While these computer-aided systems are FDA-approved -- and other studies have suggested that they can potentially increase cancer detection by 20% -- little evidence has been documented about their actual accuracy in clinical practice, writes Gur.

In this study, more than 115,000 mammograms were randomly assigned to either use or not use the computer-aided system.

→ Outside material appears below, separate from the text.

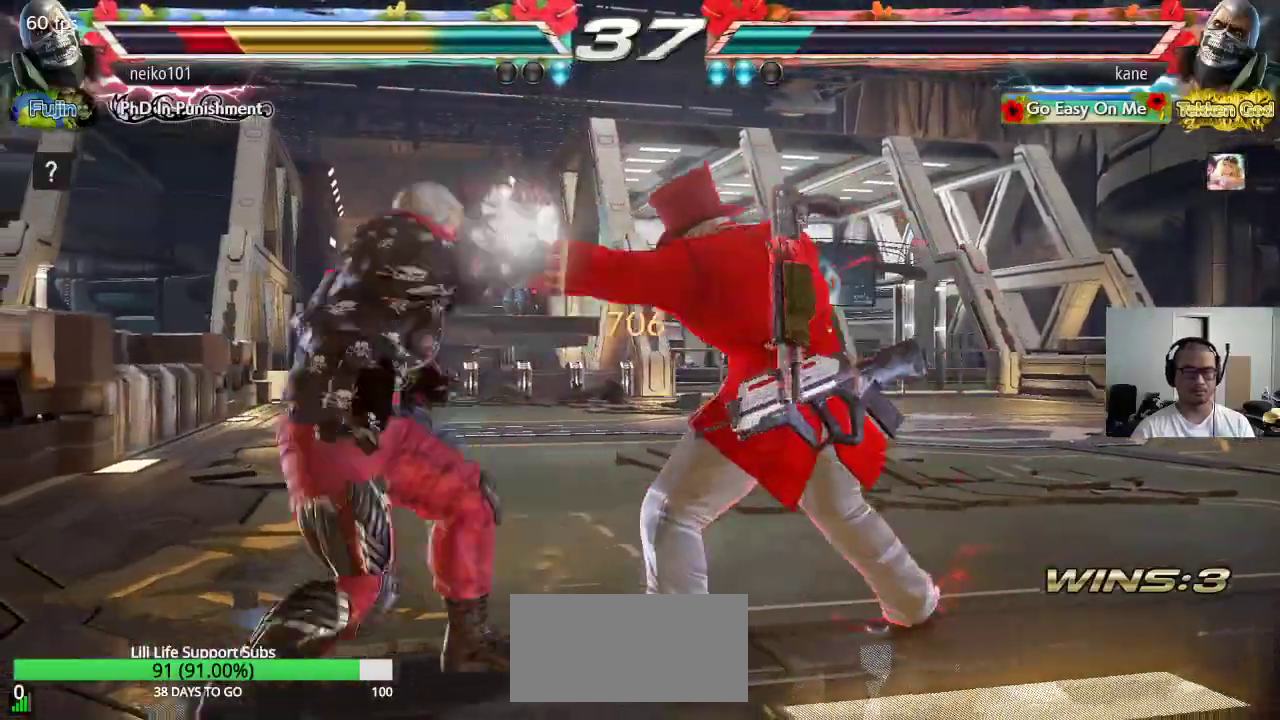
{"buttons": ["SQUARE"], "left_stick": "center", "events": [[17, "TRIANGLE", "up"], [33, "left_stick", "center"], [267, "SQUARE", "down"]]}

Twenty-four radiologists interpreted the mammograms over a three-year period.

Rates of breast cancer detection were similar: 3.5 per 1,000 screening examinations with and without computer-aided detection.

The number of women asked to come back for additional mammogram testing was also the same -- 12% for both groups, reports Gur.

"This finding is both remarkable and disappointing, given that computer-aided technology has been approved for use by the [FDA] and is already widely used," writes Joann G. Elmore, MD, MPH, with the University of Washington School of Medicine, in an editorial accompanying Gur's study.

Gur's results "highlight the importance of continued investigation of new screening technologies after they have received FDA approval," writes Elmore. "We hope that women's lives can ultimately be saved by this new technology."